Thundra Monitoring Insights

In the last article, we looked into the automatically generated architecture diagrams and application insights. In this article, we will look into another feature of the Thundra console: Error Inspector.

 

                                                                                Figure 2: Thundra console menu

In Figure 2, you see where to find the Error Inspector. It currently has a red notification icon that tells us something has gone wrong twice already! If we navigate to the Error Inspector, we can get more insights into our system’s problems.

                                                                              Figure 3: Error Inspector overview

Figure 3 shows us the overview of all errors. In the sample application case, we created two errors—one in the backend container and one in the error container. As a reminder, the backend container sends an HTTP request to the error container, and the error container always fails to respond; thus, both containers end up with an error.

Since this is just an overview, we don’t get much information about what errors specifically happened. To get to the root of the problem, we need to click on one of the errors. Let’s click on the TypeError.

                                                                                     Figure 4: Error details

In the top left of Figure 4, we see a histogram that shows us when and how many errors happened. We see the transactions that included the error in the bottom left, and in the top right, we see a stack trace.

The stack trace is the most helpful feature for locating and fixing the error. In our case, a well-known JavaScript issue has occurred: Accessing an object attribute of an undefined object.

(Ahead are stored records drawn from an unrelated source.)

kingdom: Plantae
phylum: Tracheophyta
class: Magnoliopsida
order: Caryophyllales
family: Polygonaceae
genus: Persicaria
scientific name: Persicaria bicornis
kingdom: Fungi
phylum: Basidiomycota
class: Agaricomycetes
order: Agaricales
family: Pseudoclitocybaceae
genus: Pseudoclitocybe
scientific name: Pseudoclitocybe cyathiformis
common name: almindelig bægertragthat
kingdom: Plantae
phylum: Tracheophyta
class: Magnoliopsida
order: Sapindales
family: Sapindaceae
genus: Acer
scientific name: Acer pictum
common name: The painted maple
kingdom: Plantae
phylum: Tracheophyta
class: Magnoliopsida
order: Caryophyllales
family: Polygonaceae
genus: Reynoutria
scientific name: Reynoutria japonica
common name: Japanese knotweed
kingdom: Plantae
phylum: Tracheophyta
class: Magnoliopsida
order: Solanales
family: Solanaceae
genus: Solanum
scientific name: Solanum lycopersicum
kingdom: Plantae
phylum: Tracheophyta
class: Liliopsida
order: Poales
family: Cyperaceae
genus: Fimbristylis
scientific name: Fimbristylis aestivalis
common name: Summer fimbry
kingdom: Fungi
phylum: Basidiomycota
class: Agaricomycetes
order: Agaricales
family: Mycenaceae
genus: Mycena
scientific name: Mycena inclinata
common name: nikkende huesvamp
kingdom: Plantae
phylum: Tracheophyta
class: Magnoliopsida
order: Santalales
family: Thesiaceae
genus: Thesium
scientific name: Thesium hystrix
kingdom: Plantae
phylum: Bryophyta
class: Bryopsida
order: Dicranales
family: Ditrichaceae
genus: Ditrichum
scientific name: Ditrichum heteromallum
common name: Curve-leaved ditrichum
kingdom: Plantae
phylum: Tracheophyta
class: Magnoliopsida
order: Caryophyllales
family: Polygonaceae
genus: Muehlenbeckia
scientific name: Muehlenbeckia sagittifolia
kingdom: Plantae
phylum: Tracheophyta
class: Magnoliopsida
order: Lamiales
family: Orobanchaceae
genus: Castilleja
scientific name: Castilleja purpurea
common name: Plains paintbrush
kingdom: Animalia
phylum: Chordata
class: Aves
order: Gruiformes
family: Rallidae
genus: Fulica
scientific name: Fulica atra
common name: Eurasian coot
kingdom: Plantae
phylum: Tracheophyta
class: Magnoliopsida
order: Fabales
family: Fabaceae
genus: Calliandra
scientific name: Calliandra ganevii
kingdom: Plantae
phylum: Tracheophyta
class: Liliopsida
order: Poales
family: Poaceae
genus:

If we look at line nine in lib/containers/error/index.js we see the following:

  const error = null.a;

So Thundra’s Error Inspector wasn’t just right about the error, but also about the code’s location.

Monitoring AWS ECS with Thundra

Monitoring and debugging AWS ECS with Thundra is as easy as it gets. Thundra supports monitoring Java and Node.js-based containers, helps to find errors swiftly, and comes with helpful insights about your architecture out of the box.

With Thundra’s application monitoring, your containers aren’t black boxes anymore. This is especially helpful for hybrid architectures that consist of serverless functions and containers. You can build with the technology your business requires and stop worrying about different monitoring tools because everything you need can be found in one place: at Thundra.